# Fireplace Xtrordinair.....glass gasket replacement



## DFEX (May 2, 2015)

I have a Fireplace Xtrordinair gas fireplace, (model 36DV) that was installed about 1997 or so.  I removed the glass front to clean the inside of it.

The gasket is U shaped, that fits all around the glass, then the glass with gasket on it fits into a slot, and is somewhat clamped with a continuous piece of metal all the way around.

I can't find a U shaped gasket.  Was thinking of using something like this. 
Also, is there any special gasket cement used for glass??
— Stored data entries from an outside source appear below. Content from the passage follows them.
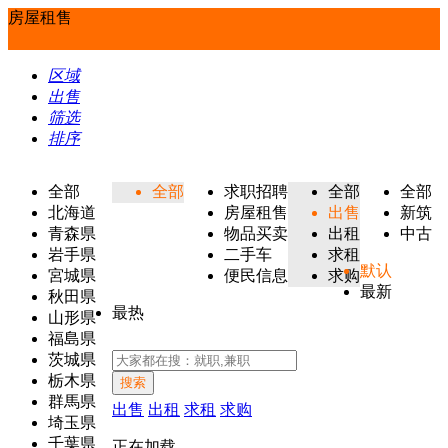
房屋租售
区域
出售
筛选
排序
全部
全部
求职招聘
全部
全部
北海道
房屋租售
出售
新筑
青森県
物品买卖
出租
中古
岩手県
二手车
求租
默认
宮城県
便民信息
求购
最新
秋田県
最热
山形県
福島県
茨城県
栃木県
搜索
群馬県
出售
出租
求租
求购
埼玉県
千葉県
正在加载...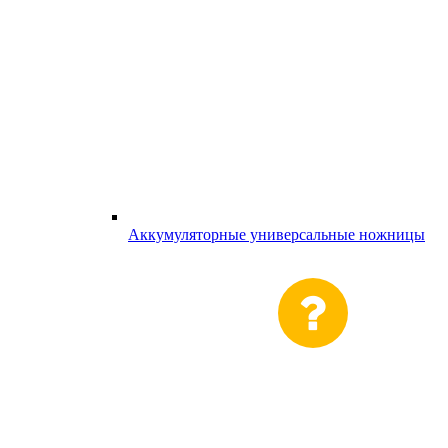
Аккумуляторные универсальные ножницы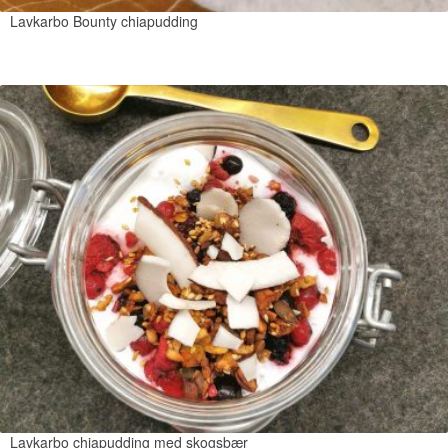
Lavkarbo Bounty chiapudding
Lavkarbo chiapudding med skogsbær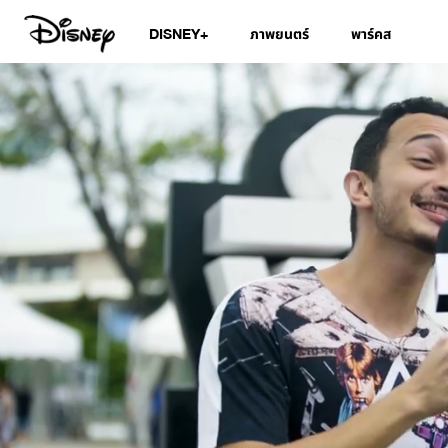
DISNEY+
ภาพยนตร์
พาร์คส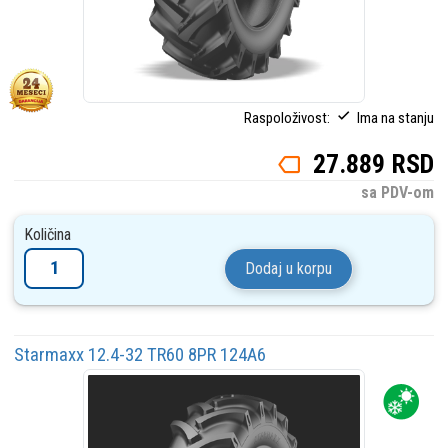
Raspoloživost:
Ima na stanju
27.889 RSD
sa PDV-om
Količina
Dodaj u korpu
Starmaxx 12.4-32 TR60 8PR 124A6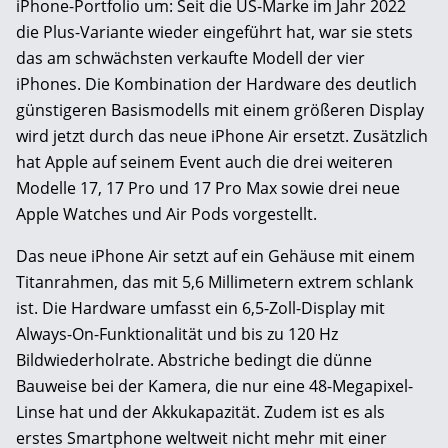
iPhone-Portfolio um: Seit die US-Marke im Jahr 2022
die Plus-Variante wieder eingeführt hat, war sie stets
das am schwächsten verkaufte Modell der vier
iPhones. Die Kombination der Hardware des deutlich
günstigeren Basismodells mit einem größeren Display
wird jetzt durch das neue iPhone Air ersetzt. Zusätzlich
hat Apple auf seinem Event auch die drei weiteren
Modelle 17, 17 Pro und 17 Pro Max sowie drei neue
Apple Watches und Air Pods vorgestellt.
Das neue iPhone Air setzt auf ein Gehäuse mit einem
Titanrahmen, das mit 5,6 Millimetern extrem schlank
ist. Die Hardware umfasst ein 6,5-Zoll-Display mit
Always-On-Funktionalität und bis zu 120 Hz
Bildwiederholrate. Abstriche bedingt die dünne
Bauweise bei der Kamera, die nur eine 48-Megapixel-
Linse hat und der Akkukapazität. Zudem ist es als
erstes Smartphone weltweit nicht mehr mit einer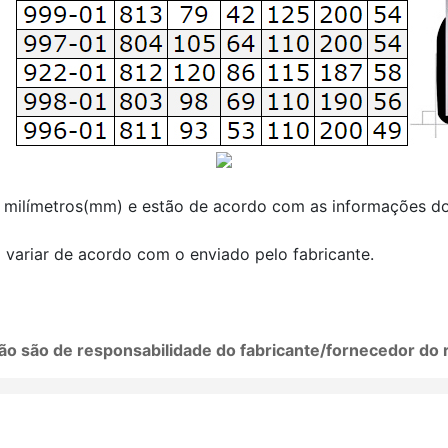
 milímetros(mm) e estão de acordo com as informações do 
variar de acordo com o enviado pelo fabricante.
ão são de responsabilidade do fabricante/fornecedor do 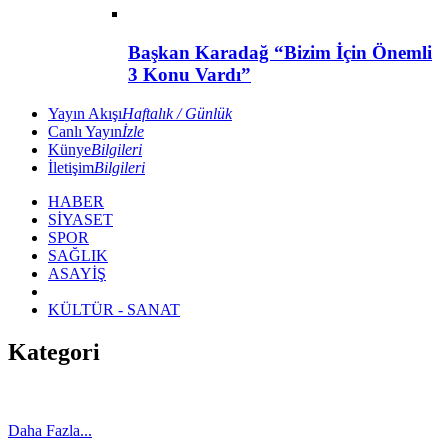
Başkan Karadağ “Bizim İçin Önemli
3 Konu Vardı”
Yayın Akışı
Haftalık / Günlük
Canlı Yayın
İzle
Künye
Bilgileri
İletişim
Bilgileri
HABER
SİYASET
SPOR
SAĞLIK
ASAYİŞ
KÜLTÜR - SANAT
Kategori
Daha Fazla...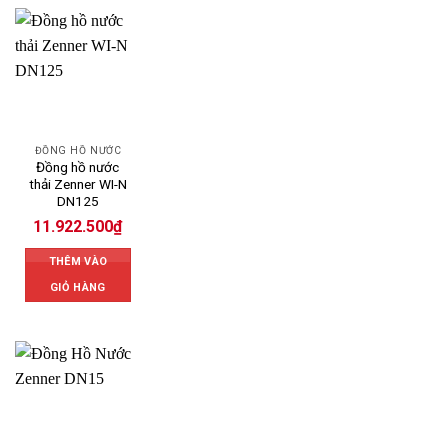
ĐỒNG HỒ NƯỚC
Đồng hồ nước
thải Zenner WI-N
DN125
11.922.500
₫
THÊM VÀO
GIỎ HÀNG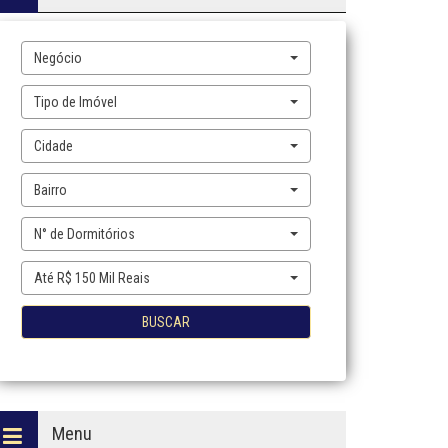
Negócio
Tipo de Imóvel
Cidade
Bairro
N° de Dormitórios
Até R$ 150 Mil Reais
BUSCAR
Menu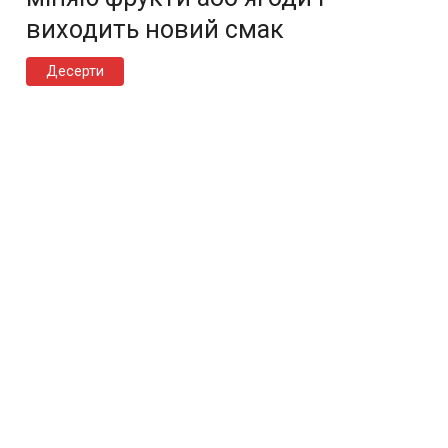
виходить новий смак
Десерти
http://www.mcmaster.com/#fiberglass-seals/=x07w74

Does anyone have any other thoughts on replacing the gasket on a glass front, gas fireplace.

Thanks.


----------



## DAKSY (May 4, 2015)

If the McMaster-Carr gasket is similar to what was on your unit, I would use it.
Otherwise, you'll have to contact the manufacturer for replacement gasket.
If your new gasket doesn't seal completely, your fireplace will not burn correctly,
& there is always a danger of Carbon Monoxide leaking into your home.


----------



## Heatsource (May 5, 2015)

id order it from an fpx dealer, it will come with instructions...

no, no sealant, it will be self adhesive


----------